Other working groups were focusing on communication, relations with other countries to assist and share valuable research information, and financing the commission’s relief efforts.

Cardinal Turkson later said Pope Francis’ vision of “integral human development” and “integral ecology” involved identifying the connections between the condition of human beings and the condition of the environment.

He said while Christians were right to be increasingly focused on “the cry of the Earth” and how environmental destruction impacted human life, with the COVID-19 pandemic “we must listen to the cry of the poor”, especially those risking starvation, the unemployed, and migrants and refugees.

Ms Remond said the second working group “has a purpose around analysis to orientate decision-making and to support design of new systems”.

“It’s that whole strategy about reorienting our human systems so that they’re more in line with the natural ecosystems of the world, and serving people and planet,” she said.

She is one of three co-ordinators of the ecology taskforce within that working group, along with Fr Joshtrom Kureethadam, who is co-ordinator of the Ecology and Creation sector within the Dicastery for the Promotion of Integral Human Development, and Chiara Martinelli, a senior advisor with CIDSE, a network of social justice organisations in Europe and North America.

Apart from ecology, the other three taskforces were focused on economy, security and health.

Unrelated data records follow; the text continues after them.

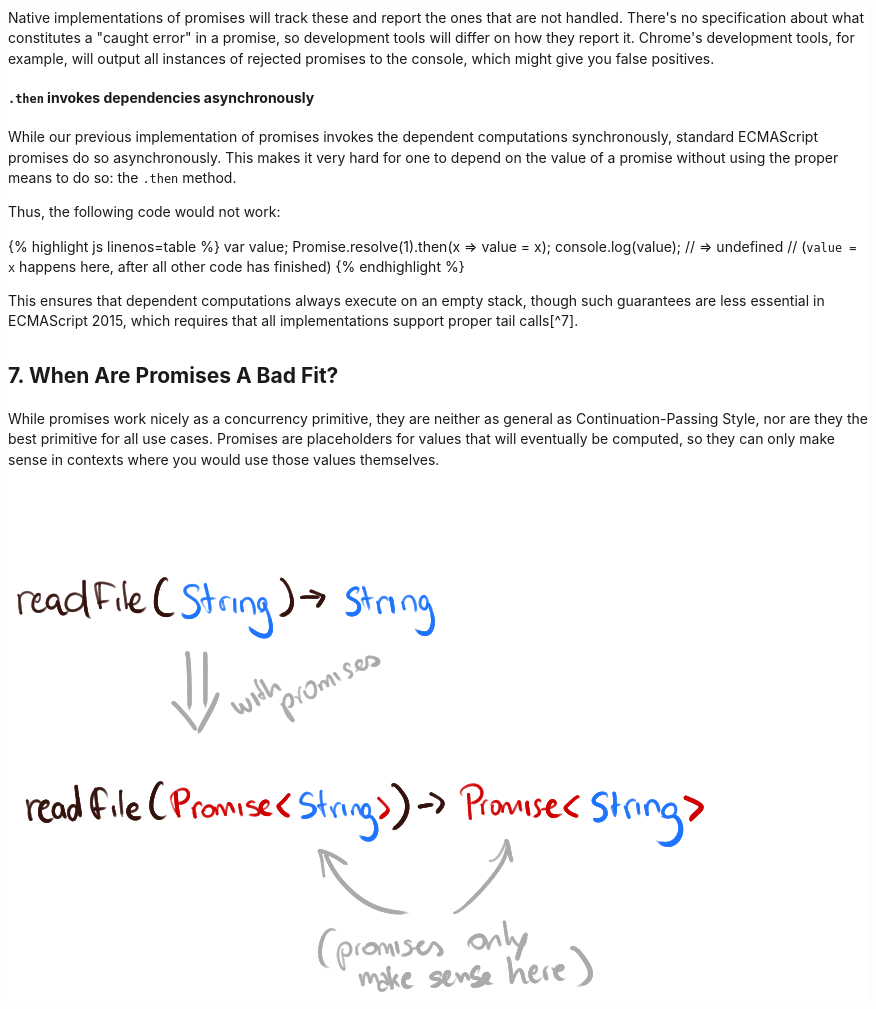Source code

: Native implementations of promises will track these and report the ones
that are not handled. There's no specification about what constitutes a
"caught error" in a promise, so development tools will differ on how
they report it. Chrome's development tools, for example, will output all
instances of rejected promises to the console, which might give you
false positives.


<h4><code>.then</code> invokes dependencies asynchronously</h4>

While our previous implementation of promises invokes the dependent
computations synchronously, standard ECMAScript promises do so
asynchronously. This makes it very hard for one to depend on the value
of a promise without using the proper means to do so: the `.then`
method.

Thus, the following code would not work:

{% highlight js linenos=table %}
var value;
Promise.resolve(1).then(x => value = x);
console.log(value);
// => undefined
// (`value = x` happens here, after all other code has finished)
{% endhighlight %}

This ensures that dependent computations always execute on an empty
stack, though such guarantees are less essential in ECMAScript 2015,
which requires that all implementations support proper tail calls[^7].



## 7. When Are Promises A Bad Fit?

While promises work nicely as a concurrency primitive, they are neither
as general as Continuation-Passing Style, nor are they the best
primitive for all use cases. Promises are placeholders for values that
will eventually be computed, so they can only make sense in contexts
where you would use those values themselves.

![](/files/2015/09/promises-13.png)

[CPS]: http://matt.might.net/articles/by-example-continuation-passing-style/
[Continuation monad]: http://www.haskellforall.com/2012/12/the-continuation-monad.html
[Task comonad]: https://www.cl.cam.ac.uk/teaching/1213/R204/asynclecture.pdf
[CSP]: http://www.usingcsp.com/cspbook.pdf
[Observables]: http://reactivex.io/documentation/observable.html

The ecology taskforce involves people from many different fields including scientists, theologians and Church bodies like UISG, Caritas Internationalis, CIDSE, the Global Catholic Climate Movement and interfaith partners such as the Parliament of World Religions.

Ms Remond said it had been a joy to be involved in the commission’s work.

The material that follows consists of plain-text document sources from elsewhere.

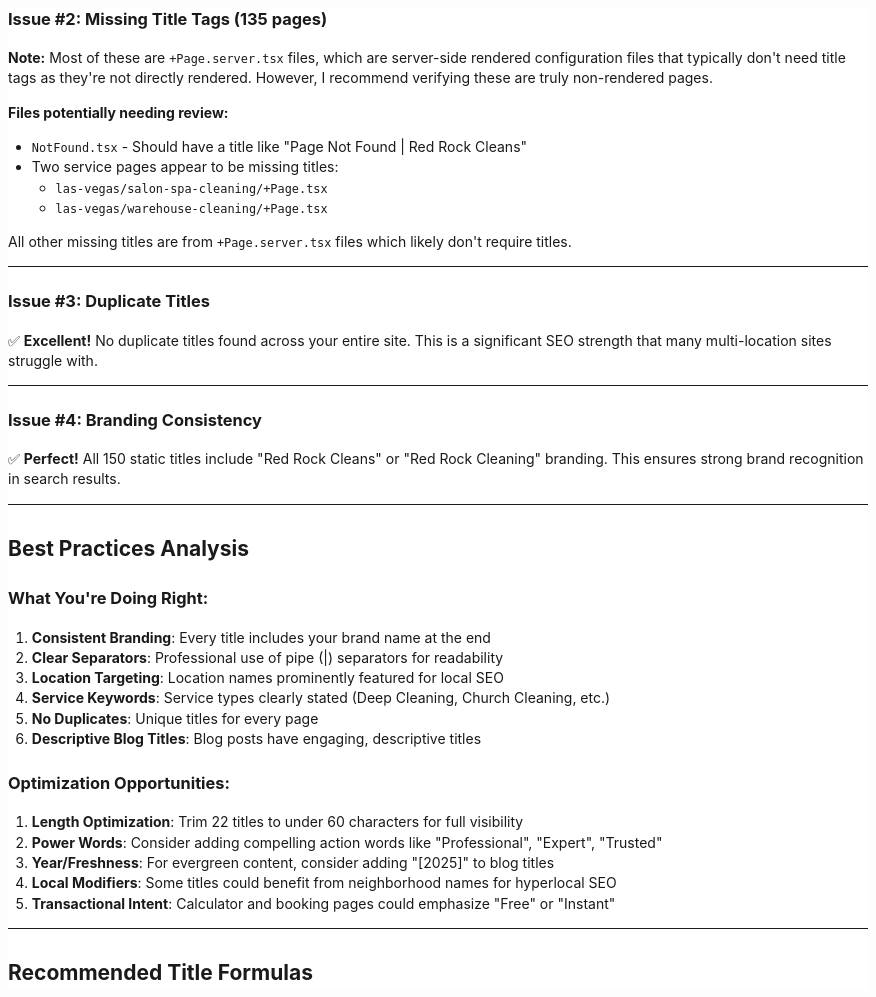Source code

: 
### Issue #2: Missing Title Tags (135 pages)

**Note:** Most of these are `+Page.server.tsx` files, which are server-side rendered configuration files that typically don't need title tags as they're not directly rendered. However, I recommend verifying these are truly non-rendered pages.

**Files potentially needing review:**
- `NotFound.tsx` - Should have a title like "Page Not Found | Red Rock Cleans"
- Two service pages appear to be missing titles:
  - `las-vegas/salon-spa-cleaning/+Page.tsx`
  - `las-vegas/warehouse-cleaning/+Page.tsx`

All other missing titles are from `+Page.server.tsx` files which likely don't require titles.

---

### Issue #3: Duplicate Titles

✅ **Excellent!** No duplicate titles found across your entire site. This is a significant SEO strength that many multi-location sites struggle with.

---

### Issue #4: Branding Consistency

✅ **Perfect!** All 150 static titles include "Red Rock Cleans" or "Red Rock Cleaning" branding. This ensures strong brand recognition in search results.

---

## Best Practices Analysis

### What You're Doing Right:

1. **Consistent Branding**: Every title includes your brand name at the end
2. **Clear Separators**: Professional use of pipe (|) separators for readability
3. **Location Targeting**: Location names prominently featured for local SEO
4. **Service Keywords**: Service types clearly stated (Deep Cleaning, Church Cleaning, etc.)
5. **No Duplicates**: Unique titles for every page
6. **Descriptive Blog Titles**: Blog posts have engaging, descriptive titles

### Optimization Opportunities:

1. **Length Optimization**: Trim 22 titles to under 60 characters for full visibility
2. **Power Words**: Consider adding compelling action words like "Professional", "Expert", "Trusted"
3. **Year/Freshness**: For evergreen content, consider adding "[2025]" to blog titles
4. **Local Modifiers**: Some titles could benefit from neighborhood names for hyperlocal SEO
5. **Transactional Intent**: Calculator and booking pages could emphasize "Free" or "Instant"

---

## Recommended Title Formulas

“It’s meant some late nights, as you can imagine with the time difference to Rome,” she said.

“But it’s been an absolute joy to be part of the dialogue, to help shape that dialogue and listen deeply to other people and the contribution that we are being called to make in the world at the moment.”

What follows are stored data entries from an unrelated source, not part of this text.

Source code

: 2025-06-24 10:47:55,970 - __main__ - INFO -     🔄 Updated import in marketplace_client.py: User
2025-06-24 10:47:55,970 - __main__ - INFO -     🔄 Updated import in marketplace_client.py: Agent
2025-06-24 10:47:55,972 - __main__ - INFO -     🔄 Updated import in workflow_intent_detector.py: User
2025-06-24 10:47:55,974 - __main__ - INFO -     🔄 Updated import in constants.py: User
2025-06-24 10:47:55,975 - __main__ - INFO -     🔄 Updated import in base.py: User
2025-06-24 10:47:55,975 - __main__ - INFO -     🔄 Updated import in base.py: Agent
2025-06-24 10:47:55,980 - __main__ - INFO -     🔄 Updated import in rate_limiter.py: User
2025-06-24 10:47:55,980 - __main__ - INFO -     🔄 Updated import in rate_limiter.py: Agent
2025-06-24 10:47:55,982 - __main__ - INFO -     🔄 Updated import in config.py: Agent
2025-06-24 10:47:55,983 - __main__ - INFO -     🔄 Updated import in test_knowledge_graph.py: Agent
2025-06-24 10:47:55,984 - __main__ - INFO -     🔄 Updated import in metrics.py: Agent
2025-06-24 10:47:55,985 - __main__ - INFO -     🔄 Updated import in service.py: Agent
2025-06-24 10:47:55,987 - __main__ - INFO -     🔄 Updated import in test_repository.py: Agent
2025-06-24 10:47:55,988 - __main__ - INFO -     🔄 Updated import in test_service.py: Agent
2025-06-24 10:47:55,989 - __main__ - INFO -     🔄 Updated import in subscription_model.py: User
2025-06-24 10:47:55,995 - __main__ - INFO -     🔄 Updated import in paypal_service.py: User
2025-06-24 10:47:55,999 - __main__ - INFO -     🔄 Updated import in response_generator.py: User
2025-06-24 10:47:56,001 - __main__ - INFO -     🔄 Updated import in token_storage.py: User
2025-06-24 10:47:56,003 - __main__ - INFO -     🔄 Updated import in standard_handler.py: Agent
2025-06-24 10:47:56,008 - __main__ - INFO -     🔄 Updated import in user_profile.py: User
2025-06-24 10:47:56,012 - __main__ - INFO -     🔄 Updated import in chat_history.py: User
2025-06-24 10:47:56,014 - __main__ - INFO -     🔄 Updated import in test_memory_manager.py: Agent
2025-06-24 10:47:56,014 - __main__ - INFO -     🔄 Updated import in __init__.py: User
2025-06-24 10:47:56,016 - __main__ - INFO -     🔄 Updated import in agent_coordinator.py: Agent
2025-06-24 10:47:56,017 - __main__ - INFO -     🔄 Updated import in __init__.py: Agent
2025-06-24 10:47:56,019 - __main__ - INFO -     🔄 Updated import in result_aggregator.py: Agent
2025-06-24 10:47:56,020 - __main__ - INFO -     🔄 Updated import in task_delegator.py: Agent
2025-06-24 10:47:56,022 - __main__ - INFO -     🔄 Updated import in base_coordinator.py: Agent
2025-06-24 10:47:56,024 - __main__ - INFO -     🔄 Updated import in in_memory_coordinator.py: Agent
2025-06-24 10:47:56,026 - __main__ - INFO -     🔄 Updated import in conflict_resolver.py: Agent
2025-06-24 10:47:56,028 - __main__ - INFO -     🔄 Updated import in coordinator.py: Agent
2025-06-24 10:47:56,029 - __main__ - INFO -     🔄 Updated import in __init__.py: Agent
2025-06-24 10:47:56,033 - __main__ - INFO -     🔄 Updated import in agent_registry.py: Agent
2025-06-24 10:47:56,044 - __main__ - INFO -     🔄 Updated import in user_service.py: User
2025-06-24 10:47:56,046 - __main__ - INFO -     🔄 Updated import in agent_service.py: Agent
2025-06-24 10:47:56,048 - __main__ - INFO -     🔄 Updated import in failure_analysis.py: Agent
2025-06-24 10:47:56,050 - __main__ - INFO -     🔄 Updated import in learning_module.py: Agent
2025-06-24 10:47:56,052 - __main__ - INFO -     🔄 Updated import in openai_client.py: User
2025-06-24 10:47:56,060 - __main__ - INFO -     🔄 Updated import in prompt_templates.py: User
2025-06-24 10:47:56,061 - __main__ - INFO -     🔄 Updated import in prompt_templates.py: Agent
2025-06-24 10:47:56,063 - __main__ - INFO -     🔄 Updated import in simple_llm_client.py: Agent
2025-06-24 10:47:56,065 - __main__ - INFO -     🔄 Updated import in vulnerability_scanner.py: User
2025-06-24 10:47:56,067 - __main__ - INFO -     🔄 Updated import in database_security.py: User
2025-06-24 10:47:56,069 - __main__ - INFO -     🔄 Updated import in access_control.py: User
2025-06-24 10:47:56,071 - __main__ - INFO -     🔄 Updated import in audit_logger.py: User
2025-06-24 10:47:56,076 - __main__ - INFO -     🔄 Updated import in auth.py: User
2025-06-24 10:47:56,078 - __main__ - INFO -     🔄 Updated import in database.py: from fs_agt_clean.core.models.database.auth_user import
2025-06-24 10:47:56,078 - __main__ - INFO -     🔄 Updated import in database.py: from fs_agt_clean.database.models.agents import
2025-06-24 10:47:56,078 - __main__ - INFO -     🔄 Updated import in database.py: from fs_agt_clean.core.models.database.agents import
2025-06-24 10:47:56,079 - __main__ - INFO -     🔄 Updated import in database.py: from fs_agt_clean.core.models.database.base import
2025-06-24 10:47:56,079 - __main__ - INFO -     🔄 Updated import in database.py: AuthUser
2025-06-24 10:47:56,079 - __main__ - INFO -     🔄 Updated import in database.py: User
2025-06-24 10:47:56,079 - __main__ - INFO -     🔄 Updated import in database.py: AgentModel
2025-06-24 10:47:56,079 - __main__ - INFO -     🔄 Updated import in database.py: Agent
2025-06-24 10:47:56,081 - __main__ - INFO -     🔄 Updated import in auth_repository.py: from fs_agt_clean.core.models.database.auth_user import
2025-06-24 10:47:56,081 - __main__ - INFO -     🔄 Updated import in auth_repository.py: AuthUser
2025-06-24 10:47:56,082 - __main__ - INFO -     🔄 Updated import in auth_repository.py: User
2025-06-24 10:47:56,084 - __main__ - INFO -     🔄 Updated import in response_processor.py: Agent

She said Pope Francis’ encyclical Laudato Si’ (On Care for Our Common Home) was particularly relevant to the work and the goal to have seven-year Laudato Si’ plans emerge for the whole Church.

“I think Laudato Si’ is such a rich and meaningful teaching for us but we never want it to just sit at that academic, intellectual level,” she said.

“It’s so about applying Laudato Si’; it’s about implementing it, and it’s about seeing how we can embody and embed it as best as we can in a relational way and as swiftly as we can in response to the current crises we face.”

Ms Remond said the commission’s objective could be summed up in three words – “prepare the future” – “and essentially it’s about encouraging a new imagination of the possible with the realism that only the Gospel can give”.